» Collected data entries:
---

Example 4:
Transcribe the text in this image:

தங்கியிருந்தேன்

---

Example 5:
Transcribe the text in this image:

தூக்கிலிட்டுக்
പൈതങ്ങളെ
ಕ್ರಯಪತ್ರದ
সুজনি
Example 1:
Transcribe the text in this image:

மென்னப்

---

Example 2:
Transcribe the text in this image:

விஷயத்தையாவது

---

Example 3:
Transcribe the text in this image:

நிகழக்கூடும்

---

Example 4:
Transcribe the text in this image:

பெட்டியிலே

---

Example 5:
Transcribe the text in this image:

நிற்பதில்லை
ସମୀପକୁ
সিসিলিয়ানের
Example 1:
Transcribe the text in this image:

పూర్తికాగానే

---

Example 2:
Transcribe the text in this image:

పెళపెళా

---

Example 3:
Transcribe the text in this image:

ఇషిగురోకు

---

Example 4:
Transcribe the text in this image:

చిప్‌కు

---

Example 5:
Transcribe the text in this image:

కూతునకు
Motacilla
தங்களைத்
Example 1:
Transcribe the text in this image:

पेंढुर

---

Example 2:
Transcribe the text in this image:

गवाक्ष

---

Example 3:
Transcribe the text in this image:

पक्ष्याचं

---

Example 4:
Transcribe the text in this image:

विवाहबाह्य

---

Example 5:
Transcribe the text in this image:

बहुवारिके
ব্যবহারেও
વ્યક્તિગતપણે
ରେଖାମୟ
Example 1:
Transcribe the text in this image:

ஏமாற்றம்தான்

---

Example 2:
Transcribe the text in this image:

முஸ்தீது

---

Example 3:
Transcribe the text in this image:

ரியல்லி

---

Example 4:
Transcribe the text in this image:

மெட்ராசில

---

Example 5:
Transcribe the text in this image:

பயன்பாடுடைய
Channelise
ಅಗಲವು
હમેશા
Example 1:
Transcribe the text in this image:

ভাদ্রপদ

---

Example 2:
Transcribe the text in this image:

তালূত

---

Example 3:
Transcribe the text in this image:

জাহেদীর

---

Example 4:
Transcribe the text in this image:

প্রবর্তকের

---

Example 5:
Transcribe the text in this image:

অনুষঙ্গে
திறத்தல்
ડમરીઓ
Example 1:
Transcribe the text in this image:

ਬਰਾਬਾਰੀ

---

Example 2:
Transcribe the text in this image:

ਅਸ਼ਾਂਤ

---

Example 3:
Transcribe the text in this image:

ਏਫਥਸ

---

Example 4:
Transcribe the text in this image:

» Work required:
The records above should be repeated in full, exactly as given.

» Solution for this exercise:
---

Example 4:
Transcribe the text in this image:

தங்கியிருந்தேன்

---

Example 5:
Transcribe the text in this image:

தூக்கிலிட்டுக்
പൈതങ്ങളെ
ಕ್ರಯಪತ್ರದ
সুজনি
Example 1:
Transcribe the text in this image:

மென்னப்

---

Example 2:
Transcribe the text in this image:

விஷயத்தையாவது

---

Example 3:
Transcribe the text in this image:

நிகழக்கூடும்

---

Example 4:
Transcribe the text in this image:

பெட்டியிலே

---

Example 5:
Transcribe the text in this image:

நிற்பதில்லை
ସମୀପକୁ
সিসিলিয়ানের
Example 1:
Transcribe the text in this image:

పూర్తికాగానే

---

Example 2:
Transcribe the text in this image:

పెళపెళా

---

Example 3:
Transcribe the text in this image:

ఇషిగురోకు

---

Example 4:
Transcribe the text in this image:

చిప్‌కు

---

Example 5:
Transcribe the text in this image:

కూతునకు
Motacilla
தங்களைத்
Example 1:
Transcribe the text in this image:

पेंढुर

---

Example 2:
Transcribe the text in this image:

गवाक्ष

---

Example 3:
Transcribe the text in this image:

पक्ष्याचं

---

Example 4:
Transcribe the text in this image:

विवाहबाह्य

---

Example 5:
Transcribe the text in this image:

बहुवारिके
ব্যবহারেও
વ્યક્તિગતપણે
ରେଖାମୟ
Example 1:
Transcribe the text in this image:

ஏமாற்றம்தான்

---

Example 2:
Transcribe the text in this image:

முஸ்தீது

---

Example 3:
Transcribe the text in this image:

ரியல்லி

---

Example 4:
Transcribe the text in this image:

மெட்ராசில

---

Example 5:
Transcribe the text in this image:

பயன்பாடுடைய
Channelise
ಅಗಲವು
હમેશા
Example 1:
Transcribe the text in this image:

ভাদ্রপদ

---

Example 2:
Transcribe the text in this image:

তালূত

---

Example 3:
Transcribe the text in this image:

জাহেদীর

---

Example 4:
Transcribe the text in this image:

প্রবর্তকের

---

Example 5:
Transcribe the text in this image:

অনুষঙ্গে
திறத்தல்
ડમરીઓ
Example 1:
Transcribe the text in this image:

ਬਰਾਬਾਰੀ

---

Example 2:
Transcribe the text in this image:

ਅਸ਼ਾਂਤ

---

Example 3:
Transcribe the text in this image:

ਏਫਥਸ

---

Example 4:
Transcribe the text in this image:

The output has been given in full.